● WHAT YOU SHOULD DO
Carry on the account of the Yellowstone camping trip, picking up right after its final sentence.

● EXTRACT
Old Fat Lady in Yellowstone




Rising into the clouds as we ascended the Chief Joseph Scenic Byway, the cool of the air resonantly causes me to appreciate my aspirations. White mists kissing the mountainsides and sweet cool rain as we enter Cooke City Montana. I know this experience just by itself is a delight to Michael's florida eyes. We haven't made it into Yellowstone yet, but today, the mountain canyon aired wonder of Cooke City is enough for him.




Yellowstone Trout LakeIn the morning, we wade through a stream of motorcycles (it's bike week in Sturgis)to gain entry to the park, and then a short drive to our first hike - Trout Lake. It's only a mile in, and yet with the altitude, old fat lady is at once having great difficulty acclimating to the altitude. I struggle & strain to get my fat blobbed body moving but with awe-inspiring reward.


Wildly enervated after the hike, we're all primed to kiss Yellowstone good morning with fervor, and head over to Tower Fall. Sparkling in morning sunlight and international viewers, Michael, Boo and I smiled, waved and then headed for points south - gotta set camp and do it quick! I theorized that it would be raining by 1pm and I wasn't off by much.

We ventured through Hayden Valley, perusing the herd of buffers (bison)and we were able to glom on to one of the last campsites at Lewis Lake before the afternoon rains set it. During our entire visit this seemed a steady weather pattern - beautiful mornings, then afternoon rains.



All at once, Michael became "camp handy", while I fixed a couple of chianti coolers, he wanted to cook, in a flash this handsome man became an expert in carrie's famous hearty chili and we gorged ourselves in wine spritzing chili camp bliss. No stars though, stars at night under the campfire never happened for us, even with the full moon looming, we had no starry nights.

● SOURCE MATERIAL
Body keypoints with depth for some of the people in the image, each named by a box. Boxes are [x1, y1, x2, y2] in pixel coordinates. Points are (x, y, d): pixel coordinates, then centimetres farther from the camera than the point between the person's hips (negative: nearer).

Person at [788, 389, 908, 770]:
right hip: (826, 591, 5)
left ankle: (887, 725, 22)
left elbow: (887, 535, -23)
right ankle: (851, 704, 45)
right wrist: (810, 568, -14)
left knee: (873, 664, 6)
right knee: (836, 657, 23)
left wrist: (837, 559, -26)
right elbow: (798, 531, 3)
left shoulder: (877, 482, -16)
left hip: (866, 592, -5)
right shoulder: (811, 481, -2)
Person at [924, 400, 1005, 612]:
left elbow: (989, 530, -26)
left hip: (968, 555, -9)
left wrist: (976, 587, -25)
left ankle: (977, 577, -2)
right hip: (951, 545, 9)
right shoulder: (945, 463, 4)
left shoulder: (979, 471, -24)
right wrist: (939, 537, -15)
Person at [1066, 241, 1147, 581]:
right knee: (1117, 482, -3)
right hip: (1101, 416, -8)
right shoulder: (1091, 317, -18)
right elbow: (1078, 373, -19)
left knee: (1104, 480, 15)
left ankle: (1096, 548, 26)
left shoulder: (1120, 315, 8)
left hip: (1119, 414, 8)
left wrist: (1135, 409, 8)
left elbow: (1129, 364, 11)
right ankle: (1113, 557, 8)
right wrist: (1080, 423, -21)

● OUTPUT FOR THIS TASK
I told Michael that 1872 Graffiti was the only reason that the Canyon was famous and lead him up to Artist Point for the spectacular view of the Lower Falls - I think it was the first "wow" we got out of him :) Boo and Michael took the trail to the brink o'da falls, this was something that Old Fat Lady clearly couldn't do, I hadn't been able to catch my breath yet, elevation 7700ft. Michael hated the sulphur caldron & the mudpots - too stinky, lol.



I suppose it was a bit selfish of me, but we spent most of the rest of our days feasting on Lake Yellowstone - with hikes around Storm Point, Elephant Back Trail, even a trip to the lake after sunset to catch the full moon rise - which was lost in cloud cover. But Yellowstone Lake is like the essence of who I am somehow, a high mountain sensitive water being - ever playful, ever changing. Not a person at all, and yet it personifies my gentle heart.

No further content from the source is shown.